In full and word for word, restate the lines of the listing.

AVAILABLE DATA>
···

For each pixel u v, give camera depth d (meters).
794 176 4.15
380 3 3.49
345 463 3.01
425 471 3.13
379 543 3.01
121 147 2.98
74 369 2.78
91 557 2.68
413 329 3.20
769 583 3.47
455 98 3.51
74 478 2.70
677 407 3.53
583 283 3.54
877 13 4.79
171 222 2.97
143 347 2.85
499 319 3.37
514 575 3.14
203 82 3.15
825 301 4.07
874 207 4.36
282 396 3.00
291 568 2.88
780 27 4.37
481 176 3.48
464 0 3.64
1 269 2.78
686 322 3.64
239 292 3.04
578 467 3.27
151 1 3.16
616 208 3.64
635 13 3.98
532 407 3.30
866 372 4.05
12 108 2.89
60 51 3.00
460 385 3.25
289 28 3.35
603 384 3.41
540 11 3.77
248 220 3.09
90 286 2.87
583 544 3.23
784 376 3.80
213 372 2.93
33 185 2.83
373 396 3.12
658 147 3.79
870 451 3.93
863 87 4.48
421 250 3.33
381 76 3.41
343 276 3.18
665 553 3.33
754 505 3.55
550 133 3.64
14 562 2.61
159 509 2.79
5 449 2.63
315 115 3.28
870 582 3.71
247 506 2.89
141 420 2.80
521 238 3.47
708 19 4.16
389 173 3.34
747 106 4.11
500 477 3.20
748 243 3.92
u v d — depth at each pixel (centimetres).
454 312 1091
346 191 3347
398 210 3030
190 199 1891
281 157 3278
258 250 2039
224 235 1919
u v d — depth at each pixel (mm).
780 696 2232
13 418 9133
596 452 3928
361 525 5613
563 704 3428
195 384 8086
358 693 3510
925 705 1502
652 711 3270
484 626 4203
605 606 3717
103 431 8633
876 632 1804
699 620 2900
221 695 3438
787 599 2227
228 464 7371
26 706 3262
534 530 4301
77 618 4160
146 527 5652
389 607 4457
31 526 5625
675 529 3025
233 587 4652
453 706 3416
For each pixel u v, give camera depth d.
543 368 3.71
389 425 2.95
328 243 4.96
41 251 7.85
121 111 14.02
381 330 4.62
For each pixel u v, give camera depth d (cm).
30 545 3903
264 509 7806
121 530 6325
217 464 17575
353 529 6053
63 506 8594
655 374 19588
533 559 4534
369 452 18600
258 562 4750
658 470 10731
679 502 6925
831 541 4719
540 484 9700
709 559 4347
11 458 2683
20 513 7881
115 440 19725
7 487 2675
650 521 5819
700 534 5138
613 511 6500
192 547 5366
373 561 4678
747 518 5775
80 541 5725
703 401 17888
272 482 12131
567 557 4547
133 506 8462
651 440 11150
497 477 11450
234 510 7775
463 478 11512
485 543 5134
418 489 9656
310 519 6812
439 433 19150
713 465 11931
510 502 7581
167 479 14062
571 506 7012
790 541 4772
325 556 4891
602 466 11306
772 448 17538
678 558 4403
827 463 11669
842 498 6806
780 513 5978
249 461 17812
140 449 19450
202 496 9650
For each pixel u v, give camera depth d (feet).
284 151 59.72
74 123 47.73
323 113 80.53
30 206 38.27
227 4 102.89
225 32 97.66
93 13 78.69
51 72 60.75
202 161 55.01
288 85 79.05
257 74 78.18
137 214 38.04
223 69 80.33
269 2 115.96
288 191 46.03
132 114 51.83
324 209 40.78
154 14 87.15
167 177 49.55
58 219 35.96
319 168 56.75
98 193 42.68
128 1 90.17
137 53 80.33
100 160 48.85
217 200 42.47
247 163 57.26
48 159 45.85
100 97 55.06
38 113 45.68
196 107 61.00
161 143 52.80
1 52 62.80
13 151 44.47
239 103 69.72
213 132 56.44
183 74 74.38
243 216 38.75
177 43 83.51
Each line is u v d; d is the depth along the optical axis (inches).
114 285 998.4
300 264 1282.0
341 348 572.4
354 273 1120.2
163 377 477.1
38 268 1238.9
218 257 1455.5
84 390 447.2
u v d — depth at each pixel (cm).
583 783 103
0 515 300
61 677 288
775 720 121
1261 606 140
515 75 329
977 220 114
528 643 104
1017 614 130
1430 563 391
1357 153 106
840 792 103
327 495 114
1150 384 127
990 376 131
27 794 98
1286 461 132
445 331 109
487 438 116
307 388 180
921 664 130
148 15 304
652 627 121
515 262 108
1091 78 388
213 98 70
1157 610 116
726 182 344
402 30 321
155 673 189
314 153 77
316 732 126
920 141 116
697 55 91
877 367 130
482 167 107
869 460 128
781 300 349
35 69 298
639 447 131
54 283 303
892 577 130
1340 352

···

EXERCISE RESPONSE>
For each pixel u v, give camera depth d (meters).
794 176 4.15
380 3 3.49
345 463 3.01
425 471 3.13
379 543 3.01
121 147 2.98
74 369 2.78
91 557 2.68
413 329 3.20
769 583 3.47
455 98 3.51
74 478 2.70
677 407 3.53
583 283 3.54
877 13 4.79
171 222 2.97
143 347 2.85
499 319 3.37
514 575 3.14
203 82 3.15
825 301 4.07
874 207 4.36
282 396 3.00
291 568 2.88
780 27 4.37
481 176 3.48
464 0 3.64
1 269 2.78
686 322 3.64
239 292 3.04
578 467 3.27
151 1 3.16
616 208 3.64
635 13 3.98
532 407 3.30
866 372 4.05
12 108 2.89
60 51 3.00
460 385 3.25
289 28 3.35
603 384 3.41
540 11 3.77
248 220 3.09
90 286 2.87
583 544 3.23
784 376 3.80
213 372 2.93
33 185 2.83
373 396 3.12
658 147 3.79
870 451 3.93
863 87 4.48
421 250 3.33
381 76 3.41
343 276 3.18
665 553 3.33
754 505 3.55
550 133 3.64
14 562 2.61
159 509 2.79
5 449 2.63
315 115 3.28
870 582 3.71
247 506 2.89
141 420 2.80
521 238 3.47
708 19 4.16
389 173 3.34
747 106 4.11
500 477 3.20
748 243 3.92
u v d — depth at each pixel (centimetres).
454 312 1091
346 191 3347
398 210 3030
190 199 1891
281 157 3278
258 250 2039
224 235 1919
u v d — depth at each pixel (mm).
780 696 2232
13 418 9133
596 452 3928
361 525 5613
563 704 3428
195 384 8086
358 693 3510
925 705 1502
652 711 3270
484 626 4203
605 606 3717
103 431 8633
876 632 1804
699 620 2900
221 695 3438
787 599 2227
228 464 7371
26 706 3262
534 530 4301
77 618 4160
146 527 5652
389 607 4457
31 526 5625
675 529 3025
233 587 4652
453 706 3416
For each pixel u v, give camera depth d.
543 368 3.71
389 425 2.95
328 243 4.96
41 251 7.85
121 111 14.02
381 330 4.62
For each pixel u v, give camera depth d (cm).
30 545 3903
264 509 7806
121 530 6325
217 464 17575
353 529 6053
63 506 8594
655 374 19588
533 559 4534
369 452 18600
258 562 4750
658 470 10731
679 502 6925
831 541 4719
540 484 9700
709 559 4347
11 458 2683
20 513 7881
115 440 19725
7 487 2675
650 521 5819
700 534 5138
613 511 6500
192 547 5366
373 561 4678
747 518 5775
80 541 5725
703 401 17888
272 482 12131
567 557 4547
133 506 8462
651 440 11150
497 477 11450
234 510 7775
463 478 11512
485 543 5134
418 489 9656
310 519 6812
439 433 19150
713 465 11931
510 502 7581
167 479 14062
571 506 7012
790 541 4772
325 556 4891
602 466 11306
772 448 17538
678 558 4403
827 463 11669
842 498 6806
780 513 5978
249 461 17812
140 449 19450
202 496 9650
For each pixel u v, give camera depth d (feet).
284 151 59.72
74 123 47.73
323 113 80.53
30 206 38.27
227 4 102.89
225 32 97.66
93 13 78.69
51 72 60.75
202 161 55.01
288 85 79.05
257 74 78.18
137 214 38.04
223 69 80.33
269 2 115.96
288 191 46.03
132 114 51.83
324 209 40.78
154 14 87.15
167 177 49.55
58 219 35.96
319 168 56.75
98 193 42.68
128 1 90.17
137 53 80.33
100 160 48.85
217 200 42.47
247 163 57.26
48 159 45.85
100 97 55.06
38 113 45.68
196 107 61.00
161 143 52.80
1 52 62.80
13 151 44.47
239 103 69.72
213 132 56.44
183 74 74.38
243 216 38.75
177 43 83.51
Each line is u v d; d is the depth along the optical axis (inches).
114 285 998.4
300 264 1282.0
341 348 572.4
354 273 1120.2
163 377 477.1
38 268 1238.9
218 257 1455.5
84 390 447.2
u v d — depth at each pixel (cm).
583 783 103
0 515 300
61 677 288
775 720 121
1261 606 140
515 75 329
977 220 114
528 643 104
1017 614 130
1430 563 391
1357 153 106
840 792 103
327 495 114
1150 384 127
990 376 131
27 794 98
1286 461 132
445 331 109
487 438 116
307 388 180
921 664 130
148 15 304
652 627 121
515 262 108
1091 78 388
213 98 70
1157 610 116
726 182 344
402 30 321
155 673 189
314 153 77
316 732 126
920 141 116
697 55 91
877 367 130
482 167 107
869 460 128
781 300 349
35 69 298
639 447 131
54 283 303
892 577 130
1340 352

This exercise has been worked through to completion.